But as the critical Climate Change Committee progress report shows, Britain isn't going far enough or fast enough in these areas and more. This report is more than just an awkward media headline for the government. It's a warning of insufficient action that voters will note as the impact of climate change becomes more visible. The public can already see it with record-breaking ocean temperatures causing untold damage to the marine environment and the hottest June on record bringing water shortages that shut schools. While the cost of living and NHS worries top opinion polls, the environment hasn't shrunk as an issue for voters; they still expect action.

Inaction isn't just an environmental risk but an economic one. Over 90 per cent of the world's economy is covered by net zero targets. This is the economic opportunity of the century. While we are well-placed to be a leader in the transition to a green economy, it won't just fall into our lap in an increasingly competitive race; the government needs to chase it. As we still wait for a British response to the USA's Inflation Reduction Act and the EU's handouts and tax breaks, which are luring green investment away from our shores to theirs, our country is quickly becoming a relatively unattractive place to invest.

But with all of these challenges to be met and opportunities grasped, the Conservatives under Sunak have focused their rhetoric not on its green record but on its support for oil and gas. The cross-party net zero consensus remains, and political parties look for dividing lines ahead of elections. But it's a strategic mistake. Undoubtedly, Just Stop Oil is unpopular and counter-productive; therefore, linking the Labour Party to it is enticing for the Conservatives. But with the environment missing from the Prime Minister's five priorities, this approach means the Conservatives will spend far more time discussing unpopular fossil fuels than championing its renewable success.

However, it's not too late for Sunak to more eagerly run with the environmental baton passed down by his predecessors. While it's very unlikely he'll change his five priorities at this point, he needs to ensure that the environment plays a big part in his vision for the country. To secure a historic fifth term for the Conservatives, he cannot surrender the environment as the issue to the Labour Party. Equally, if he wins, his government will be responsible for delivering on its pledge to reverse the decline of nature and decarbonise 95 per cent of our grid by 2030. He needs to lead on these issues and more.

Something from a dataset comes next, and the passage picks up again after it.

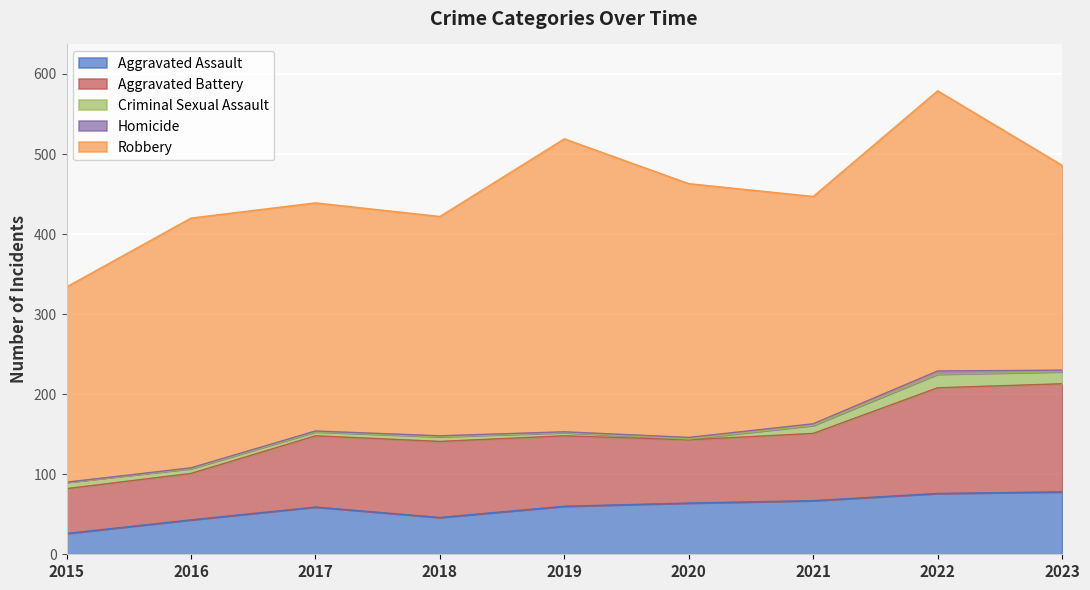

Which series has the largest total across all categories?

Robbery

As with last year, reports of the death of conservative environmentalism have been greatly exaggerated. Goldsmith has resigned, but many more environmentally ambitious Conservatives remain. Forty-one former members of CEN's backbench parliamentary caucus serve in government, from the whips office to Number 11. The Conservatives have a proud environmental record, from building renewables and making the UK a world leader in offshore wind to legislating for net zero and the Environment Act. They need to champion and build on this record, not shy away from it.